▶ _DATA PROVIDED_
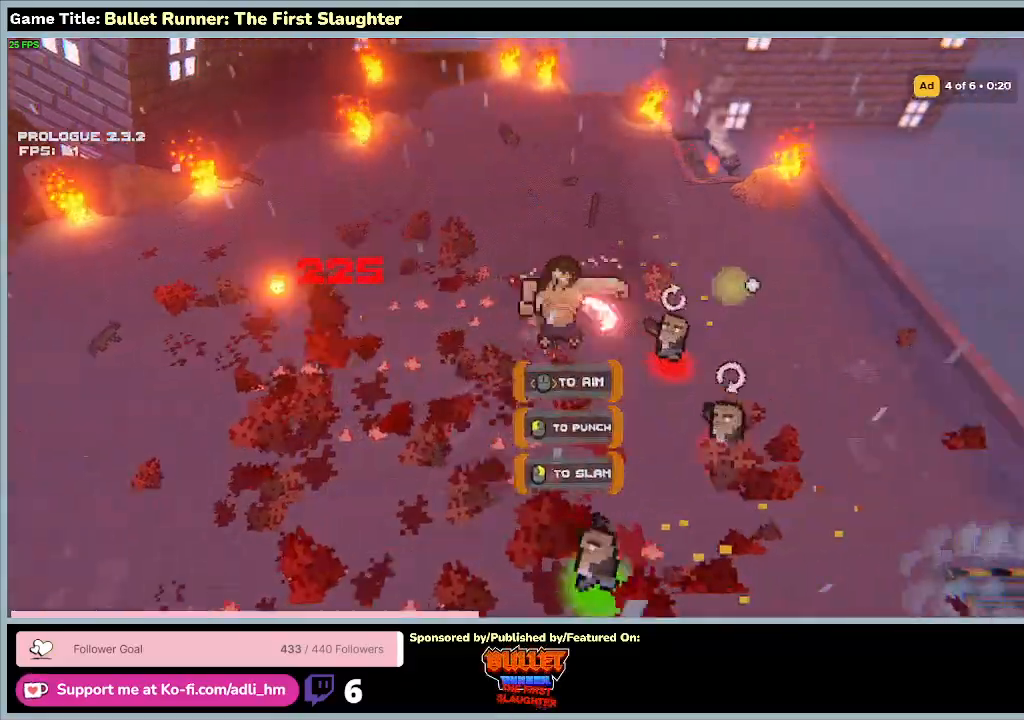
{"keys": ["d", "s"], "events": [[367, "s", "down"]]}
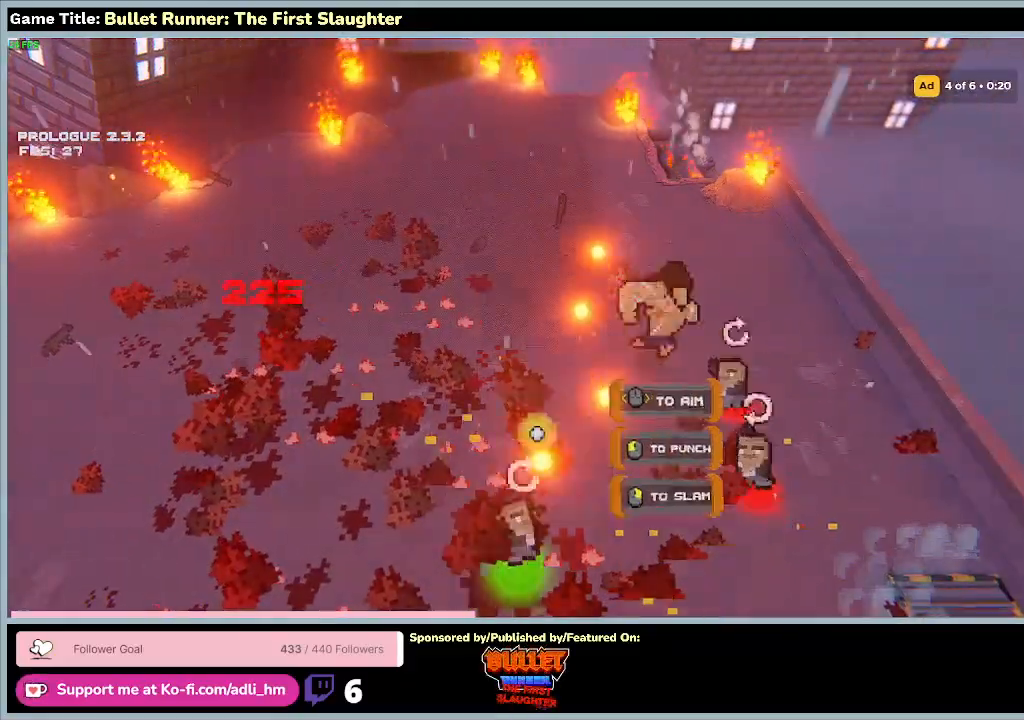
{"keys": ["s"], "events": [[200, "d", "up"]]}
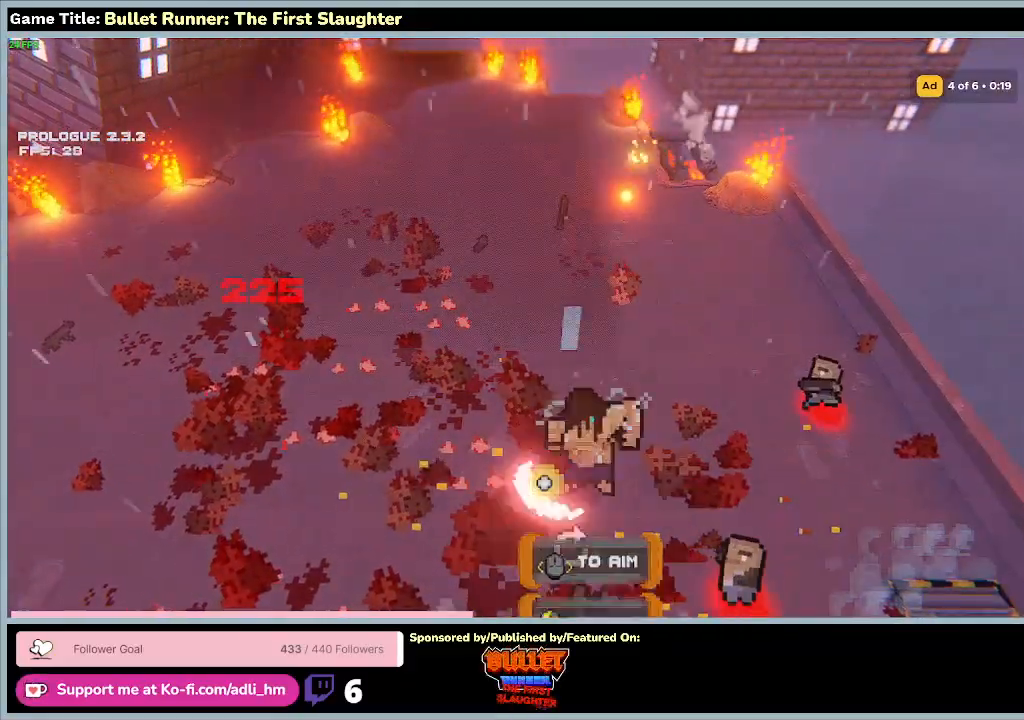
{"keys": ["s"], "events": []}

▶ _ACTION ITEM_
Could you return the whole listing exactly, with every picture removed?

▶ _YOUR RESPONSE_
{"keys": ["d", "s"], "events": [[367, "s", "down"]]}
{"keys": ["s"], "events": [[200, "d", "up"]]}
{"keys": ["s"], "events": []}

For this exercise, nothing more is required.